Regional Implications for China’s Newest Oil Rig
July 02, 2012
The May 9th launch of a new oil rig by the Chinese National Offshore Oil Corporation (CNOOC) is a fresh cause of concern among observers of the South China Sea. Some believe that China will attempt to exploit this development to independently mine seabed resources in disputed areas, and the surprisingly nationalistic language employed by CNOOC to describe the drilling rig does little to assuage that fear. For example, CNOOC Chairman Wang Yilin has used phrases such as "mobile sovereign territory" and "strategic instrument" to describe its role within the South China Sea. Whether China's actions will be guided by nationalistic rhetoric or pragmatic commercial considerations remains to be seen.
The new Chinese drilling rig is called the Haiyang Shiyou 981 (HYSY 981). It grants China the indigenous ability to drill in deep-water conditions up to depths of 3,000 meters for the first time. Accompanying the launch of HYSY 981 was HYSY 201, China's first deep-water pipe-laying ship. Together, these two vessels represent a landmark achievement and technological hurdle that had previously left China dependent on the expertise of foreign oil companies for offshore resource extraction deeper than a few hundred meters.
Unquestionably, CNOOC and other state-owned companies can play a role as instruments of the state itself if need be, but some analysts view it as telling that CNOOC chose to deploy HYSY 981 and HYSY 201 to the Liwan fields area, an offshore block well within the boundaries of what would be China's 200 nautical mile Exclusive Economic Zone (EEZ), rather than the Spratly Islands area. Some in China had publicly anticipated sending the rig to this disputed area a year prior during the testing phase of HYSY 981, and several of China's neighbors feared it would make good on that threat, but it never came to be. As an April 3rd article from China SignPost argued:
"Although China's sovereign deep-water drilling capabilities are set to rise, we believe Beijing will exercise restraint in unilaterally exploiting energy resources further than 200 nautical miles from the Chinese coast. Even the benefits of a large new oil or gas field would not outweigh the negative implications of catalyzing more formal anti-China regional security alignments."
China's oft-cited concerns about the protection of its energy supply lines from the Gulf, Iran, and North Africa would potentially become a self-fulfilling prophecy in the event of aggressive military action or unilateral drilling in disputed areas. China may believe it has good reasons to worry about the potential threat to its energy lifelines in the Malacca Strait or other maritime choke points, but any Chinese action that introduces a significant destabilizing element to the security architecture of East Asia has the potential to dramatically heighten this risk without any guaranteed gain.
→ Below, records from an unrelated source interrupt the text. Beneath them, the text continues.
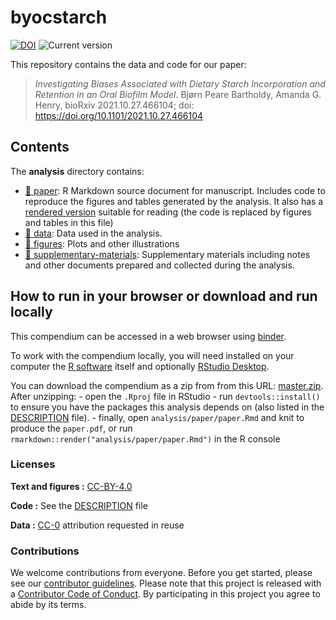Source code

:
<!-- README.md is generated from README.Rmd. Please edit that file -->

# byocstarch

<!--[![Binder](https://mybinder.org/badge_logo.svg)](https://mybinder.org/v2/gh/bbartholdy/byoc-starch/main?urlpath=rstudio)-->

[![DOI](https://zenodo.org/badge/DOI/10.5281/zenodo.5604670.svg)](https://doi.org/10.5281/zenodo.5604670)
![Current
version](https://img.shields.io/github/v/release/bbartholdy/byoc-starch?label=version)
<!-- DOI badge: [![DOI](.svg)](repo link) -->

<!-- Document structure provided by rrtools package -->

This repository contains the data and code for our paper:

> *Investigating Biases Associated with Dietary Starch Incorporation and
> Retention in an Oral Biofilm Model*. Bjørn Peare Bartholdy, Amanda G.
> Henry, bioRxiv 2021.10.27.466104; doi:
> <https://doi.org/10.1101/2021.10.27.466104>

<!--
Our pre-print is online here:

> Authors, (YYYY). _Investigating Biases Associated with Dietary Starch Incorporation and Retention in an Oral Biofilm Model_. Name of journal/book, Accessed 02 Jun 2022. Online at <https://doi.org/xxx/xxx>

### How to cite

Please cite this compendium as:

> Authors, (2022). _Compendium of R code and data for Investigating Biases Associated with Dietary Starch Incorporation and Retention in an Oral Biofilm Model_. Accessed 02 Jun 2022. Online at <https://doi.org/xxx/xxx> -->

## Contents

The **analysis** directory contains:

-   [:file_folder: paper](/analysis/paper): R Markdown source document
    for manuscript. Includes code to reproduce the figures and tables
    generated by the analysis. It also has a [rendered
    version](https://github.com/bbartholdy/byoc-starch/blob/main/analysis/paper/index.pdf)
    suitable for reading (the code is replaced by figures and tables in
    this file)
-   [:file_folder: data](/analysis/data): Data used in the analysis.
-   [:file_folder: figures](/analysis/figures): Plots and other
    illustrations
-   [:file_folder:
    supplementary-materials](/analysis/supplementary-materials):
    Supplementary materials including notes and other documents prepared
    and collected during the analysis.

## How to run in your browser or download and run locally

This compendium can be accessed in a web browser using
[binder](https://mybinder.org/v2/gh/bbartholdy/byoc-starch/main?urlpath=rstudio).

To work with the compendium locally, you will need installed on your
computer the [R software](https://cloud.r-project.org/) itself and
optionally [RStudio
Desktop](https://rstudio.com/products/rstudio/download/).

You can download the compendium as a zip from from this URL:
[master.zip](/archive/master.zip). After unzipping: - open the `.Rproj`
file in RStudio - run `devtools::install()` to ensure you have the
packages this analysis depends on (also listed in the
[DESCRIPTION](/DESCRIPTION) file). - finally, open
`analysis/paper/paper.Rmd` and knit to produce the `paper.pdf`, or run
`rmarkdown::render("analysis/paper/paper.Rmd")` in the R console

### Licenses

**Text and figures :**
[CC-BY-4.0](http://creativecommons.org/licenses/by/4.0/)

**Code :** See the [DESCRIPTION](DESCRIPTION) file

**Data :** [CC-0](http://creativecommons.org/publicdomain/zero/1.0/)
attribution requested in reuse

### Contributions

We welcome contributions from everyone. Before you get started, please
see our [contributor guidelines](CONTRIBUTING.md). Please note that this
project is released with a [Contributor Code of Conduct](CONDUCT.md). By
participating in this project you agree to abide by its terms.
In the short-to-medium term, neither the PLA Navy nor any of China's several paramilitary patrol and surveillance entities have sufficient capability to completely ensure the safety of any significant oil installations and transport vessels in areas of the South China Sea beyond its EEZ. Subsequently, the risk of such an action to regional stability and China's security would likely be too high to accept given the high cost of expanding its oil and gas operations to the unexplored fields of the disputed areas with the unavoidable nationalistic backlash in other claimant states, with which China has important and growing trade and investment ties. In fact, much of CNOOC's expansion strategy of late has revolved around boosting its overseas production outside the region, such as its involvement in the development of Canadian oil sands projects and in the Missan Oil Fields of Iraq.
Given these realities, the introduction of HYSY 981 has the potential to be a positive development for the region. HYSY 981 could end up making CNOOC more attractive as a development partner because of its newfound capability to exploit resources in areas that would be beyond the technological reach of some of China's neighbors. This could have the effect of promoting joint development without either a resolution of the underlying maritime boundary dispute or a formal government-to-government agreement. When speaking about Filipino plans to develop the natural gas fields around Reed Bank, Philex Petroleum chairman Manuel Pangilinan said recently that, "a gas field will need major expenditures and the help of international oil firms that have the technical capability and financial resources."
Pangilinan, himself, made a recent trip to Beijing to talk with CNOOC executives about the possibility of partnering to develop gas resources in the Reed Bank, despite the recent row between Manila and Beijing over Scarborough Shoal. Though Pangilinan said that CNOOC was only a potential partner and that Philex had not ruled out partnering with other foreign companies, CNOOC at least has a foot in the door for this type of project, and the added technological expertise of deep-water drilling can help their prospects while potentially setting a precedent for joint-development projects in other areas of the South China Sea.
It is often lost on observers that the development of undersea oil and gas deposits inevitably involves production-sharing agreements with foreign state-owned and multinational oil companies. In this case, the most difficult aspect of negotiation between Filipino and China energy companies would be whether the terms of such an agreement were sufficiently balanced to avoid enflaming Filipino national sentiments and eliciting accusations of betrayal in the way that an earlier joint exploration agreement with China did several years ago. The stakeholders of any potential agreement in both countries would have to tread carefully lest this potential opportunity for progress harms, rather than helps, the possibility for cooperative development and the avoidance of conflict.